WHAT IS NEEDED: In the passage below about the casing-cutting tool, what do the tungsten carbide buttons produce instead of long, connected shavings?

READING PASSAGE:

════════════════════

As can be understood from FIG. 3, the multiple cutters cut the casing, thus forming the window. Field experimental use has showed that the configuration of the tungsten carbide buttons, particularly the non-smooth “chip breaker” face, results in relatively small chips of metal, rather than long, connected shavings. Such chips fall down within the wellbore and do not have to be lifted to the surface by the fluid stream, thereby permitting use of lower viscosity fluids. Further, the risk of downhole balling up of long metal shavings, and in turn sticking the drillstring, is eliminated.
Once the desired length of window has been cut, fluid flow is stopped, the cutter bases retract into the tool body, and the tool can be retrieved from the well.
As previously noted, the metal of the cutter plates 42 wears away during cutting, continuously exposing fresh tungsten carbide (or other suitable hardened material) cutting surfaces. It is believed that this is a key component in achieving the much long cutter life, and much higher casing cutting rates, than achieved by previous casing milling tools.
Yet another attribute of the cutter configuration yields information regarding how long of a casing window section has been milled. As noted above, each row of cutters 40 is spaced apart vertically by some known distance, for instance by 1″. As a result, when a given row of cutters has been worn down and is then positioned within the casing inner diameter, below the window, an indication of the tool dropping slightly as the next row of cutters 40 moves into cutting position against the upward-facing casing edge and can be noted at the surface. The number of such indications, combined with known dimensions of the cutters (in a vertical direction), enables the operator to derive a close approximation of the casing footage milled.
Other Uses of the Apparatus
It is to be understood that the apparatus can be configured in other manners to address different well servicing needs, by way of example:
- 1. cutter bases 30 may be employed with no attachments on their outer face, to be used as a centralizer or stabilizer; or alternatively, stabilizer blades with dimensions to yield a desired outer diameter can be attached to the cutter bases 30
- 2. casing brushes, scrapers, or similar casing wall cleaning devices could be attached to cutter bases in lieu of cutters 40, for carrying out casing wall cleaning functions
- 3. with appropriate formation-cutting blades, the apparatus could be used for hole opening and/or underreaming functions.
- 4. the apparatus can be run in combination with other tools placed at different locations in the drillstring, such as brushes, scrapers, stabilizers, etc.

════════════════════

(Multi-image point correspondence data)
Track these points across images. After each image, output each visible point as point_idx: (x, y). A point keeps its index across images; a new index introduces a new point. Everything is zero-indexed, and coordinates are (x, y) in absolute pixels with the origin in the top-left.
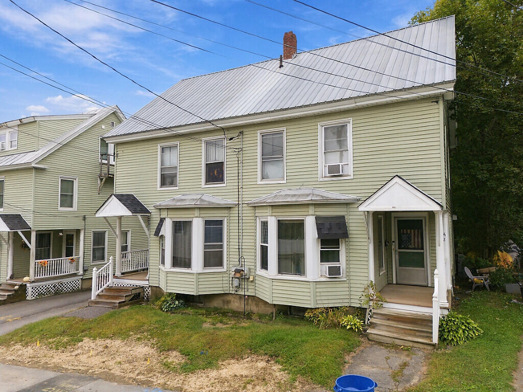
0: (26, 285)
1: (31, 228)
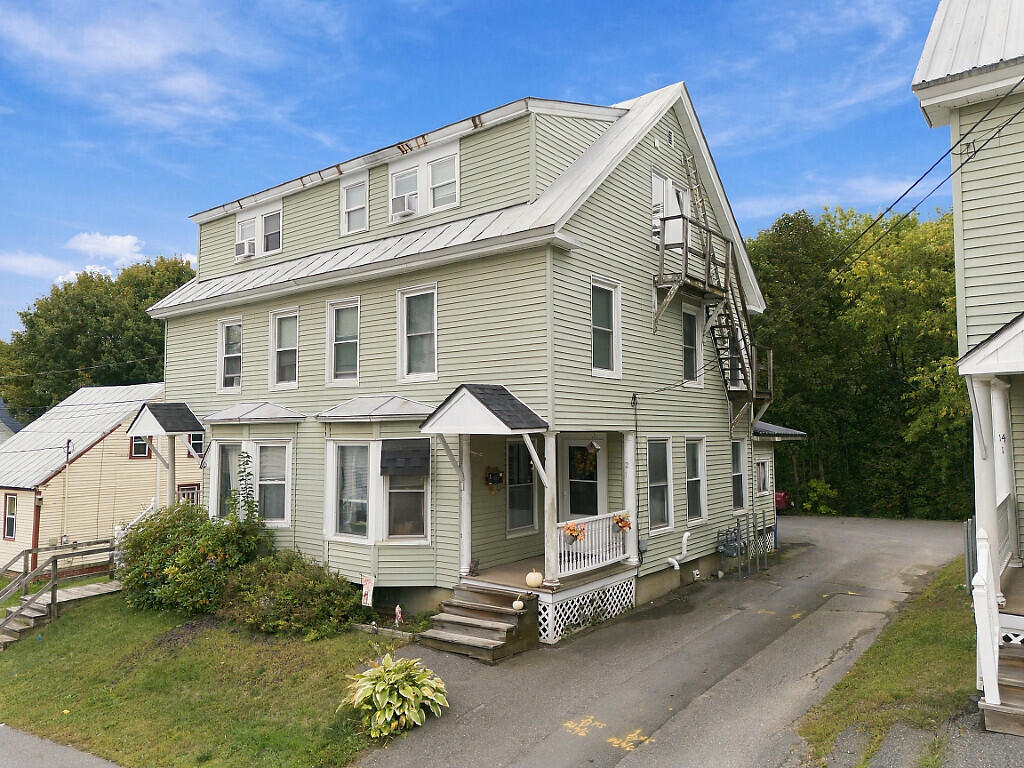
0: (538, 596)
1: (547, 427)
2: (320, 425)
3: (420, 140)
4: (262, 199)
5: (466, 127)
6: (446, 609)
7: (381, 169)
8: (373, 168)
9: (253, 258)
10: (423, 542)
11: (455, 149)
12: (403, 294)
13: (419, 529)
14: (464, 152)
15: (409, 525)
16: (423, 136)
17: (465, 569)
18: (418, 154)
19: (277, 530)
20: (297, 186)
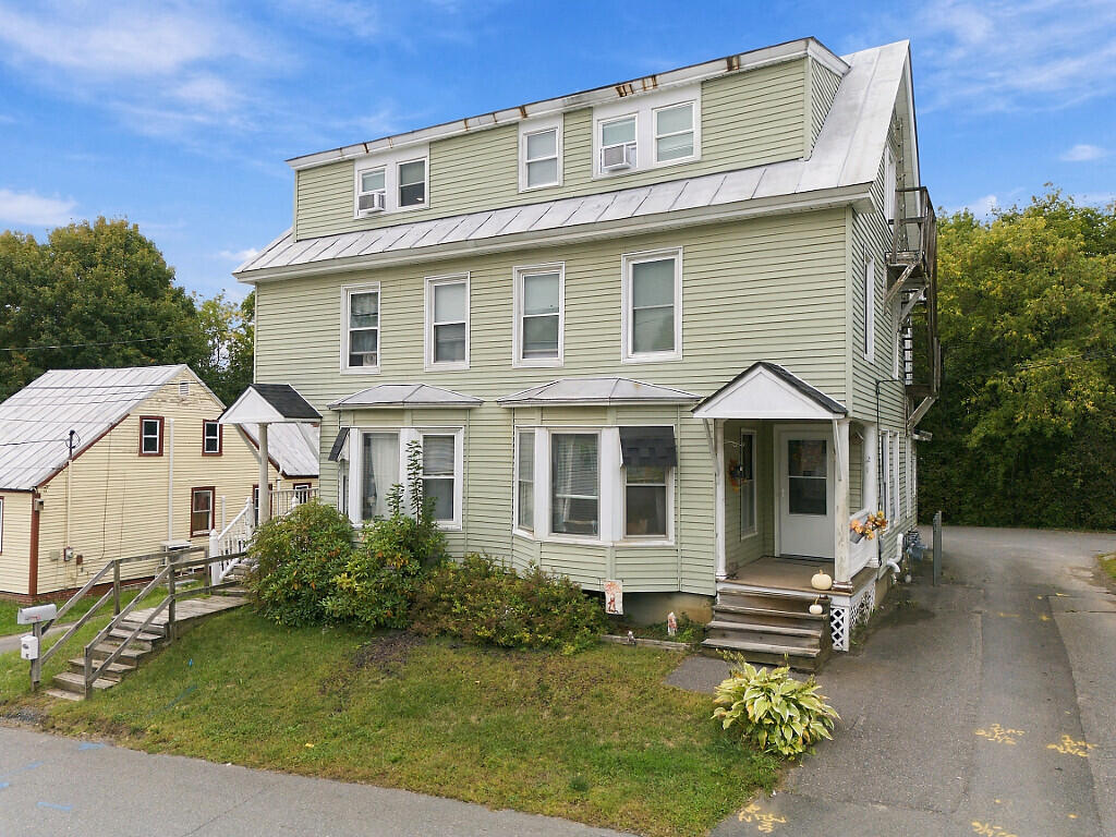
0: (831, 599)
1: (846, 413)
2: (505, 411)
3: (649, 82)
4: (399, 142)
5: (719, 68)
6: (719, 615)
7: (584, 113)
8: (569, 113)
9: (382, 213)
10: (666, 543)
11: (696, 94)
12: (629, 260)
13: (658, 528)
14: (706, 97)
15: (644, 524)
16: (654, 77)
17: (721, 572)
18: (639, 98)
19: (447, 531)
20: (458, 129)
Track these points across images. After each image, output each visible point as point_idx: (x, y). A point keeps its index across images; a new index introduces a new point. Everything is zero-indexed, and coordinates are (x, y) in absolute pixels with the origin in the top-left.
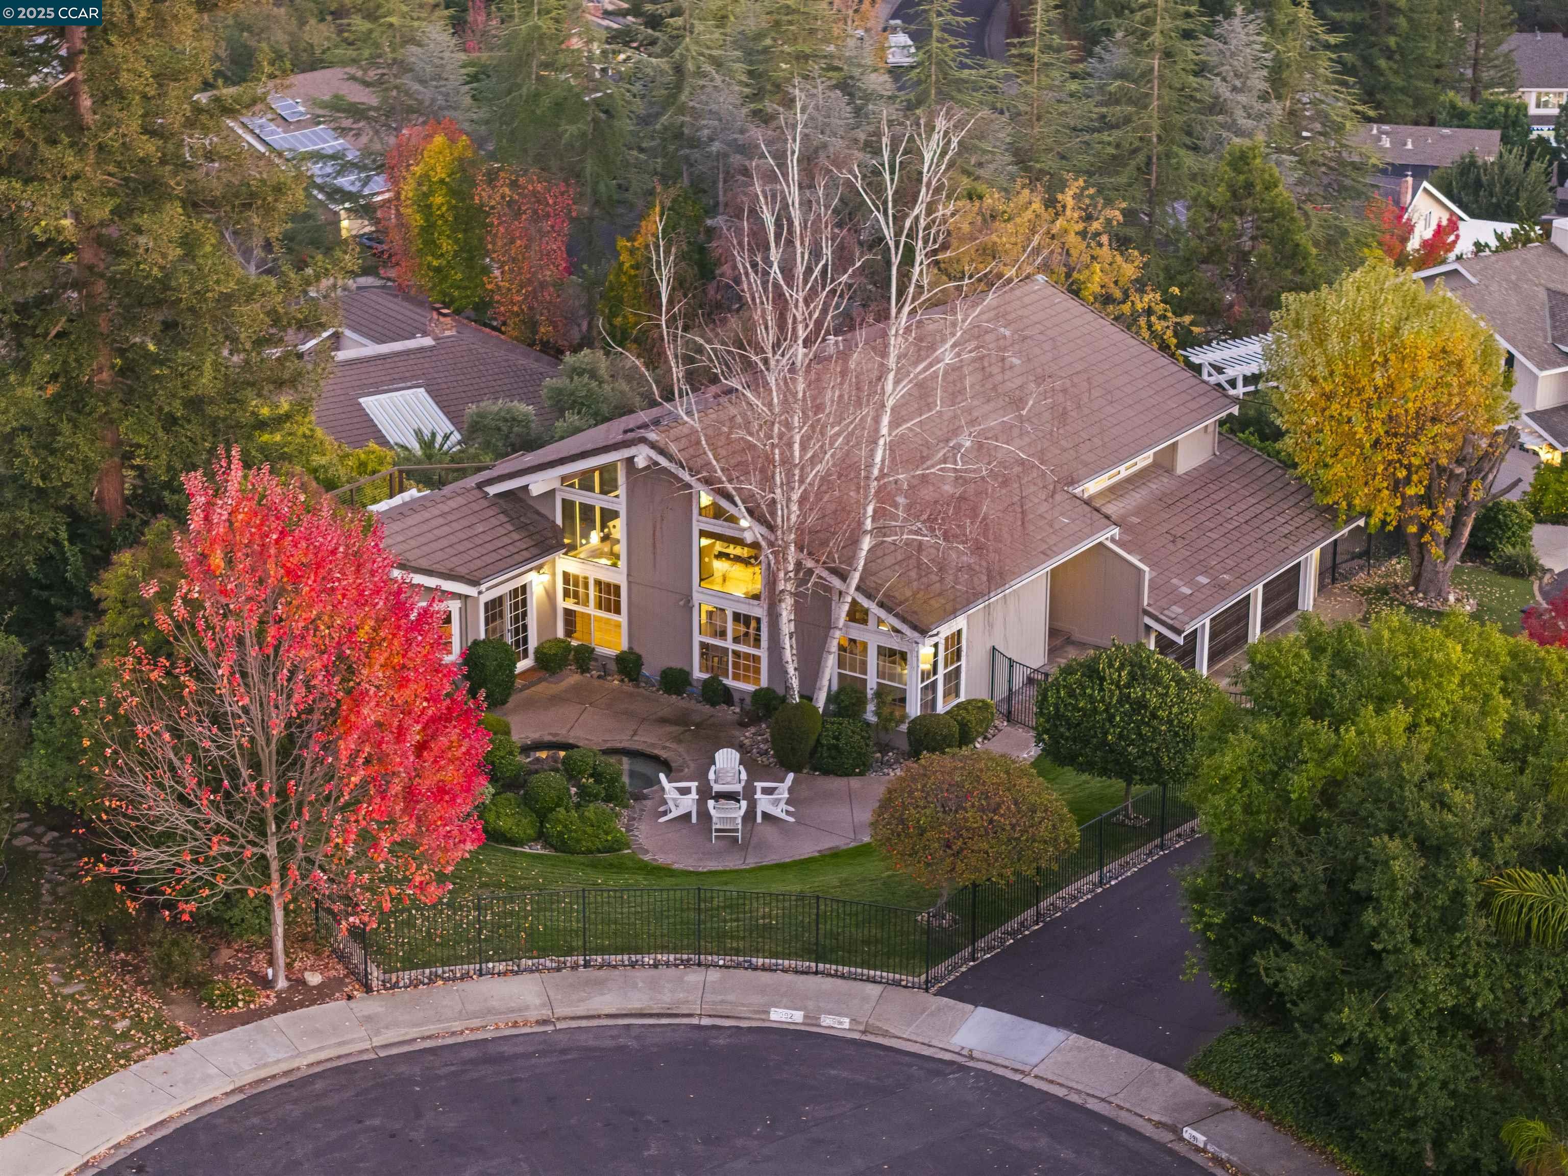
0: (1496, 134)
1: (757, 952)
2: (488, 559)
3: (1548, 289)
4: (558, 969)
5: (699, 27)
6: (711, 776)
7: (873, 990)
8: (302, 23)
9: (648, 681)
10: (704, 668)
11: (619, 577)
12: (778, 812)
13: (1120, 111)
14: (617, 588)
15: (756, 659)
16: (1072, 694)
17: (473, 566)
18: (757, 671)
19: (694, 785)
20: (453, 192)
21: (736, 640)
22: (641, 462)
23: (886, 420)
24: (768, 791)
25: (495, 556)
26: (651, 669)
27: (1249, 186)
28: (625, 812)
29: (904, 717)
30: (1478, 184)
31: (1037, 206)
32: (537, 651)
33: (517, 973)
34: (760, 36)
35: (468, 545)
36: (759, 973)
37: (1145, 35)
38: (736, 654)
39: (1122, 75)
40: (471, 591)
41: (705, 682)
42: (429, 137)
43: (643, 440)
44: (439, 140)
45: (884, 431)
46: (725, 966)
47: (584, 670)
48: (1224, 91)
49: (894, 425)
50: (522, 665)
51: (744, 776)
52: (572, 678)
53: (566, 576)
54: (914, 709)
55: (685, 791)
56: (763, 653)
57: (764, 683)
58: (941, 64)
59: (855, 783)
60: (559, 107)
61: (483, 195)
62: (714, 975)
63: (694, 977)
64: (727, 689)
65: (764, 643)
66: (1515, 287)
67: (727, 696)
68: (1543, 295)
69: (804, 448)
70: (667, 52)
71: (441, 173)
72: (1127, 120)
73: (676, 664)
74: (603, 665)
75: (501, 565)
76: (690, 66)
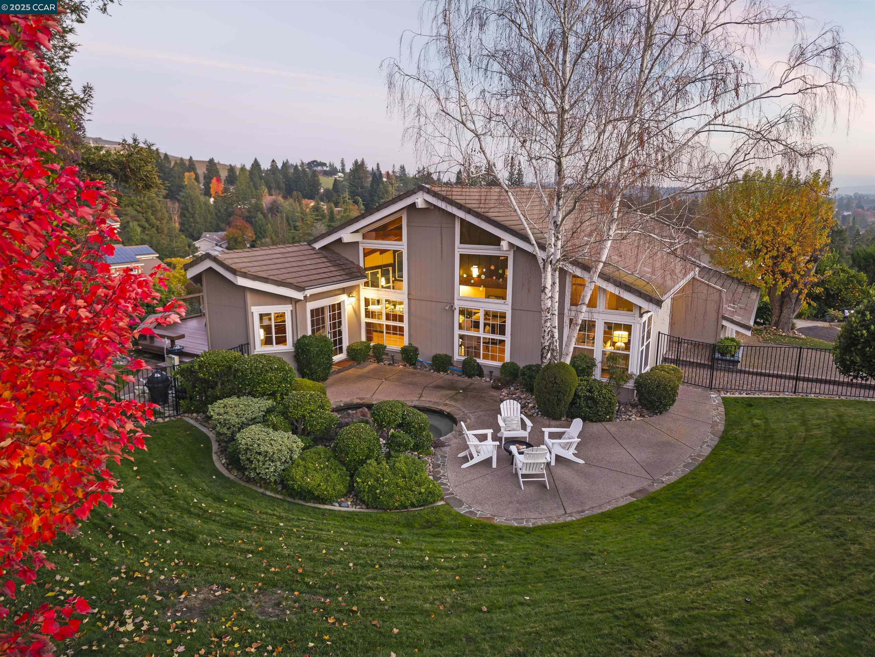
2: (312, 277)
6: (501, 423)
9: (423, 364)
10: (461, 353)
11: (402, 297)
12: (570, 455)
15: (502, 342)
17: (300, 280)
18: (503, 351)
21: (486, 330)
22: (420, 205)
24: (555, 436)
25: (317, 277)
26: (424, 356)
32: (349, 348)
35: (298, 269)
38: (486, 340)
40: (299, 295)
41: (464, 362)
43: (421, 188)
47: (379, 360)
50: (338, 358)
52: (371, 364)
53: (367, 300)
56: (507, 338)
64: (479, 366)
65: (508, 330)
67: (479, 371)
73: (442, 351)
74: (392, 356)
75: (322, 281)
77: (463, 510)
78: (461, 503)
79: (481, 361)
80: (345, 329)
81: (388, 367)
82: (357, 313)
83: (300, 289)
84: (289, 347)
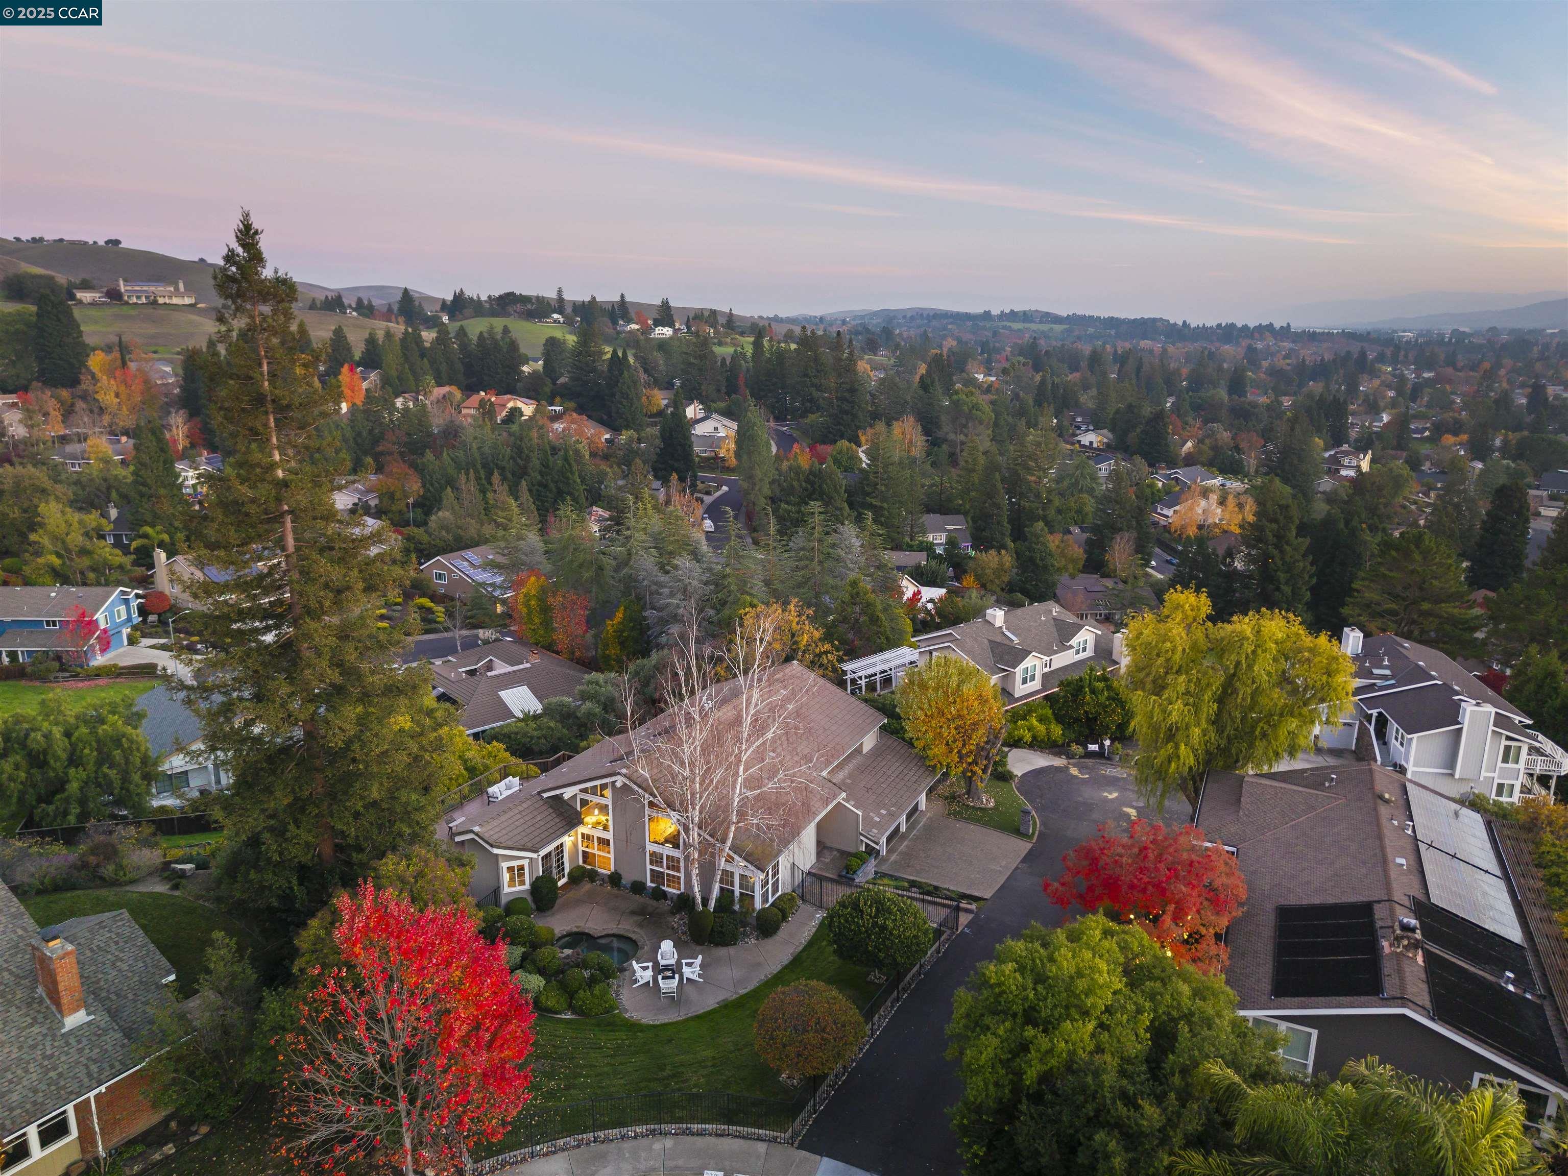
0: (925, 553)
1: (693, 1119)
2: (543, 836)
3: (990, 641)
4: (578, 1146)
5: (637, 535)
6: (659, 957)
7: (762, 1147)
8: (482, 525)
9: (625, 887)
10: (652, 881)
11: (609, 836)
12: (694, 977)
13: (802, 563)
14: (608, 841)
15: (679, 878)
16: (847, 921)
17: (535, 841)
18: (679, 883)
19: (650, 964)
20: (539, 599)
21: (668, 868)
22: (619, 784)
23: (741, 769)
24: (689, 965)
25: (547, 834)
26: (626, 880)
27: (858, 594)
28: (615, 981)
29: (754, 910)
30: (922, 574)
31: (780, 611)
32: (569, 874)
33: (554, 1153)
34: (660, 533)
35: (533, 829)
36: (695, 1138)
37: (812, 534)
38: (668, 875)
39: (803, 549)
40: (534, 856)
41: (654, 889)
42: (529, 577)
43: (619, 774)
44: (533, 579)
45: (741, 773)
46: (676, 1134)
47: (592, 880)
48: (842, 553)
49: (745, 770)
50: (560, 883)
51: (676, 956)
52: (587, 886)
53: (583, 835)
54: (758, 904)
55: (645, 968)
56: (682, 875)
57: (683, 890)
58: (735, 550)
59: (732, 950)
60: (581, 566)
61: (551, 600)
62: (669, 1142)
63: (658, 1145)
64: (664, 892)
65: (682, 870)
66: (976, 640)
67: (664, 895)
68: (986, 642)
69: (701, 784)
70: (623, 545)
71: (533, 592)
72: (807, 566)
73: (637, 878)
74: (603, 878)
75: (550, 838)
76: (634, 551)
77: (627, 1015)
78: (627, 1011)
79: (665, 888)
80: (566, 860)
81: (599, 888)
82: (575, 845)
83: (536, 851)
84: (527, 886)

════════════════════

RESPONSE TO THIS TASK: Relatively small chips of metal.